During the year ended December 31, 2015, Peyto declared and paid dividends of $1.32 per common share or $0.11 per common share for the months of January to December 2015 totaling $208.2 million (2014 - $1.14 or $0.08 per common share for the months of January to April 2014, $0.10 per common share for the months of May to October 2014, and $0.11 per common share for the months of November and December totaling $174.8 million).

On January 15, 2016, Peyto declared dividends of $0.11 per common share that were paid on February 12, 2016. On February 12, 2016, Peyto declared dividends of $0.11 per common share to be paid to shareholders of record on February 29, 2016. These dividends will be paid on March 15, 2016.

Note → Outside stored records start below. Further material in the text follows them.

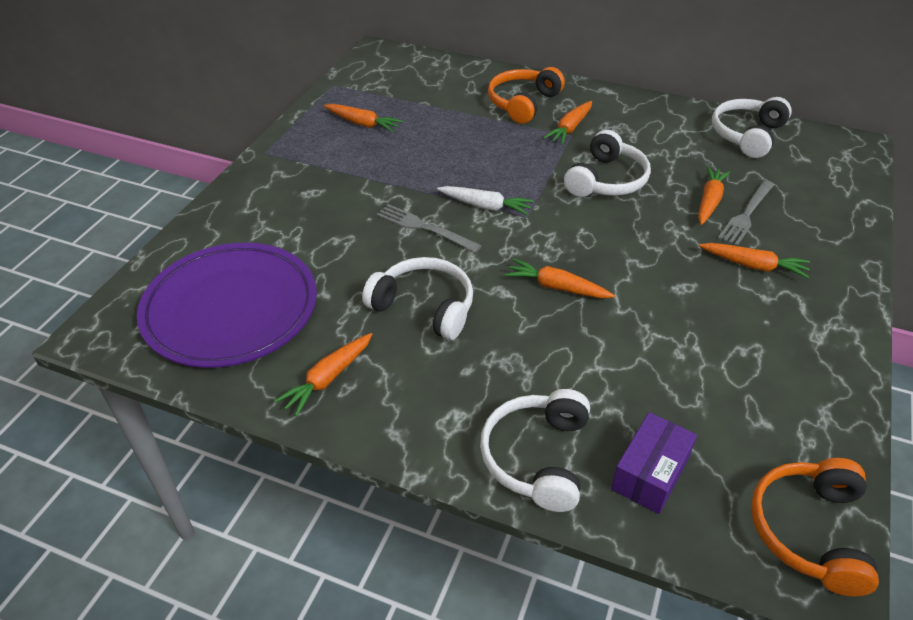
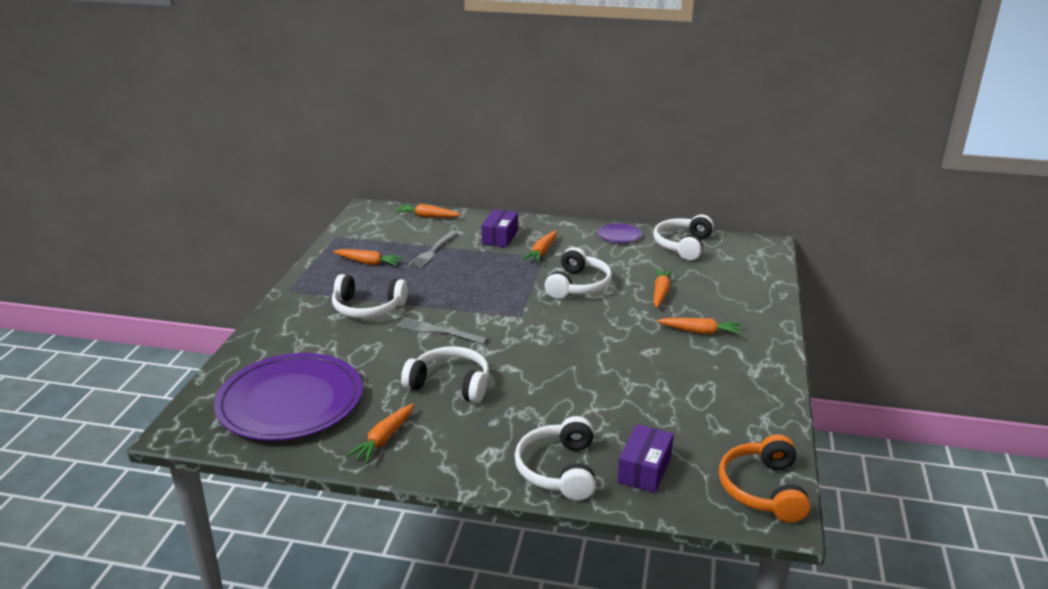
camera: 10 degrees left, 15 degrees down
(349, 186) = (367, 308): none -> white headphones
(485, 206) = (484, 312): white carrot -> none
(523, 103) = (500, 237): orange headphones -> purple box
(556, 287) = (552, 361): orange carrot -> orange carrot (427, 216)
(668, 114) = (619, 235): none -> purple plate
(746, 214) = (690, 299): grey fork -> grey fork (432, 251)

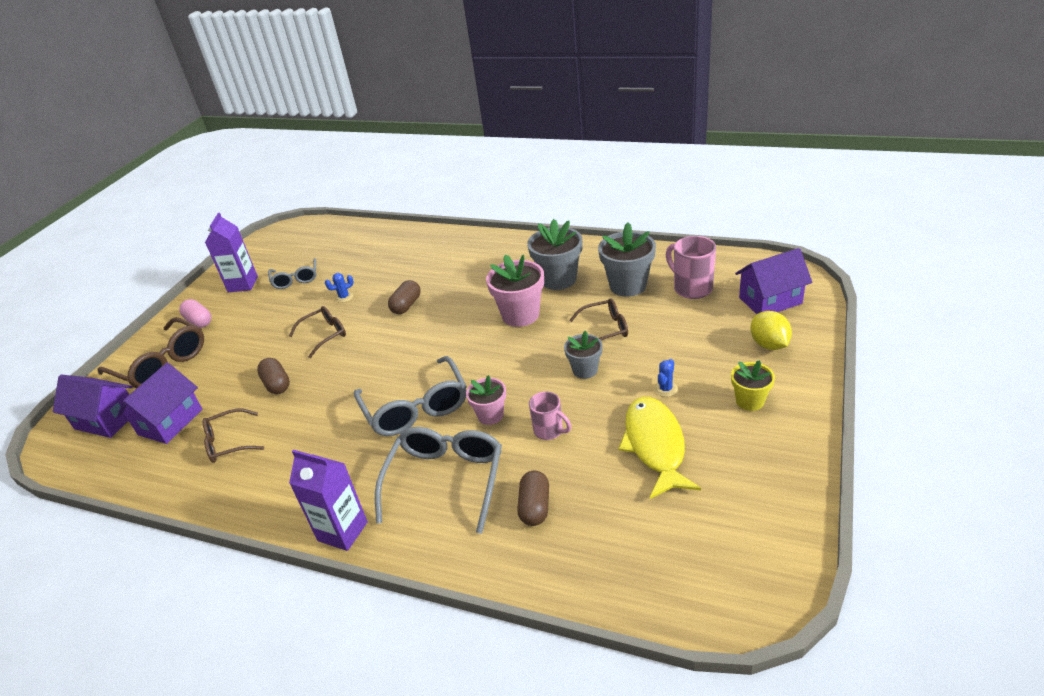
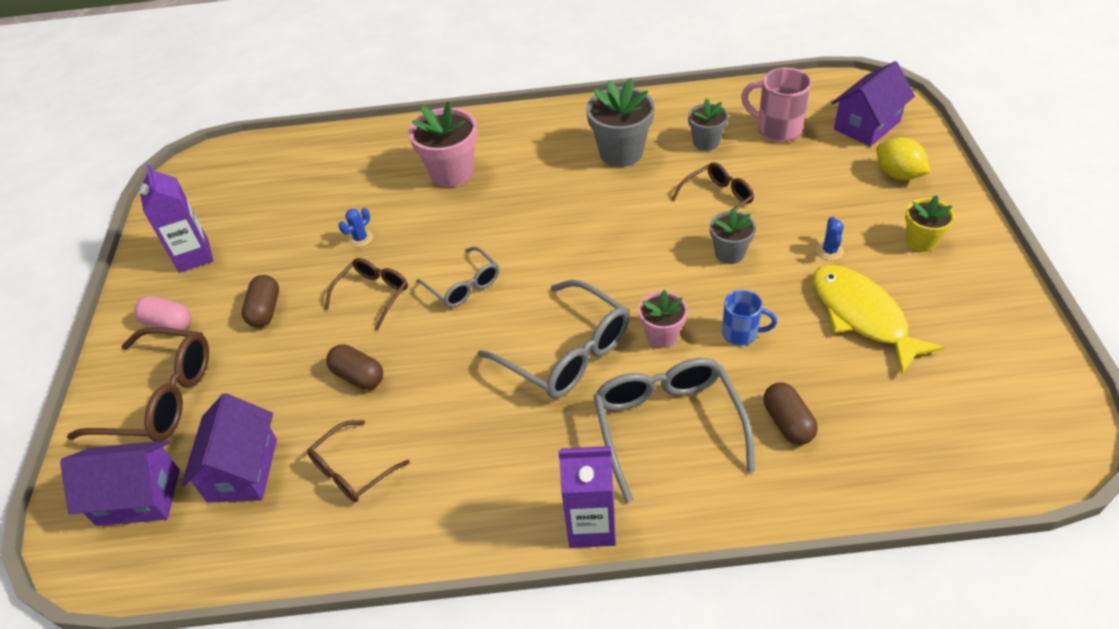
camera: 25 degrees left, 10 degrees up
(295, 279) = (269, 231): grey glasses -> grey glasses (463, 285)
(406, 305) = (455, 229): brown capsule -> brown capsule (265, 310)
(520, 315) = (608, 206): pink flower pot -> pink flower pot (451, 172)
(549, 431) = (741, 333): pink mug -> blue mug
(628, 285) = (706, 142): grey flower pot -> grey flower pot, size x0.60

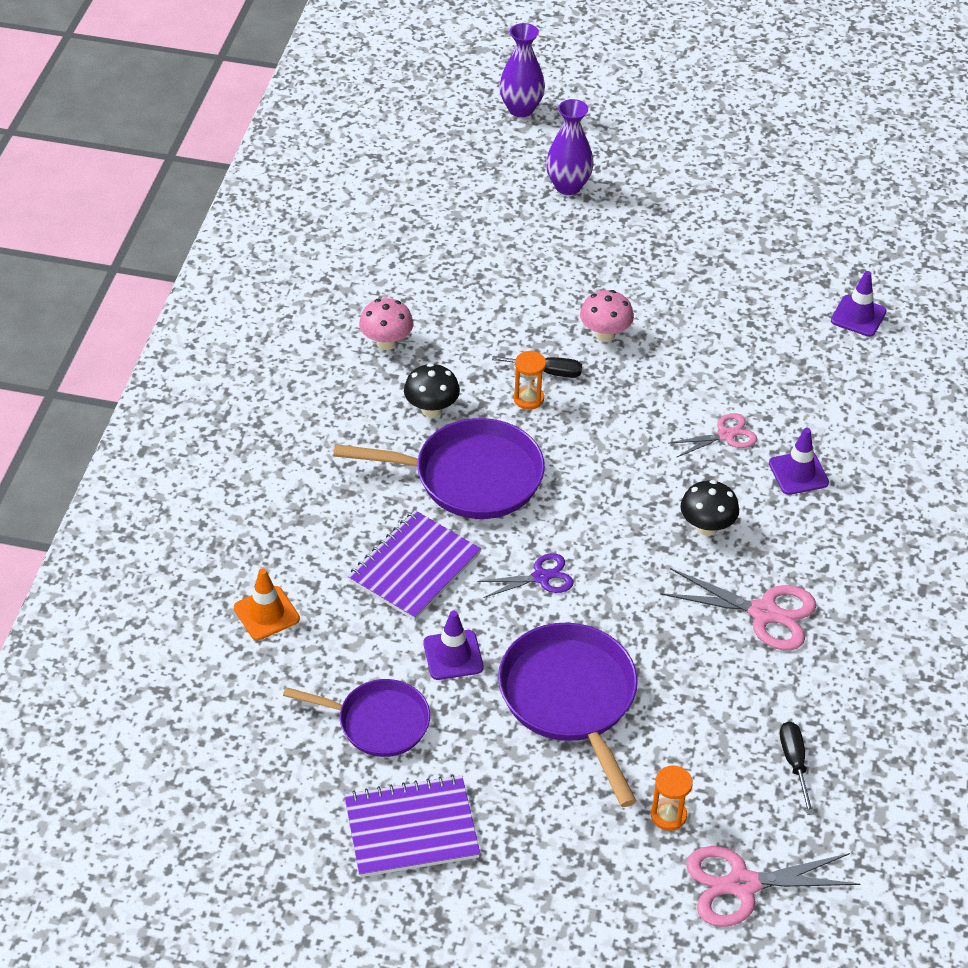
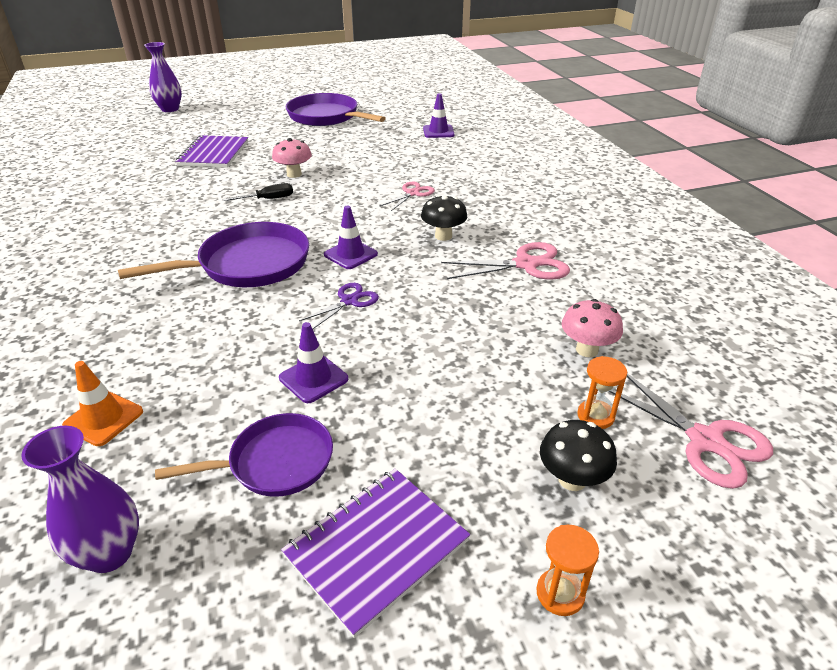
camera: 30 degrees left, 10 degrees down
(386, 343) = (133, 218): pink mushroom -> pink mushroom (587, 350)
(414, 567) = (237, 332): purple notebook -> purple notebook (214, 154)
(431, 409) = (192, 239): black mushroom -> black mushroom (572, 479)
(528, 399) = (264, 214): orange hourglass -> orange hourglass (560, 593)
(568, 186) = (221, 127): purple vase -> purple vase (110, 553)
(570, 699) = (439, 368): purple pan -> purple pan (326, 117)
(742, 885) = (706, 441): pink scissors -> pink scissors turned 90 degrees counterclockwise
(794, 763) = (642, 338): black screwdriver -> none
(798, 473) = (473, 196): purple traffic cone -> purple traffic cone (350, 254)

Accumulated other comprehensive income

Comprehensive income consists of earnings and other comprehensive income ("OCI"). OCI comprises the change in the fair value of the effective portion of the derivatives used as hedging items in a cash flow hedge. "Accumulated other comprehensive income" is an equity category comprised of the cumulative amounts of OCI.

Accumulated hedging gains

Gains and losses from cash flow hedges are accumulated until settled. These outstanding hedging contracts are recognized in earnings on settlement with gains and losses being recognized as a component of net revenue. Further information on these contracts is set out in Note 11.

  1. Operating expenses

The Company's operating expenses include all costs with respect to day-to-day well and facility operations. Processing and gathering recoveries related to jointly owned production reduces gross field expenses to Peyto's operating expenses.

Years ended December 31
2015 2014
Gross field expenses 69,130 71,967
Cost recoveries related to processing and gathering of partner production (15,009 ) (14,392 )
Total operating expenses 54,121 57,575
  1. Finance costs
Years ended December 31
2015 2014
Interest expense 35,122 34,397
Accretion of decommissioning provisions 2,400 1,883
Total finance costs 37,522 36,280
  1. Future performance based compensation

The Company awards performance based compensation to employees annually. The performance based compensation is comprised of reserve and market value based components.

Reserve based component

The reserves value based component is 4% of the incremental increase in value, if any, as adjusted to reflect changes in debt, equity, dividends, general and administrative costs and interest, of proved producing reserves calculated using a constant price at December 31 of the current year and a discount rate of 8%.

Market based component

Under the market based component, rights with a three year vesting period are allocated to employees and key consultants. The number of rights outstanding at any time is not to exceed 6% of the total number of common shares outstanding. At December 31 of each year, all vested rights are automatically cancelled and, if applicable, paid out in cash. Compensation is calculated as the number of vested rights multiplied by the total of the market appreciation (over the price at the date of grant) and associated dividends of a common share for that period.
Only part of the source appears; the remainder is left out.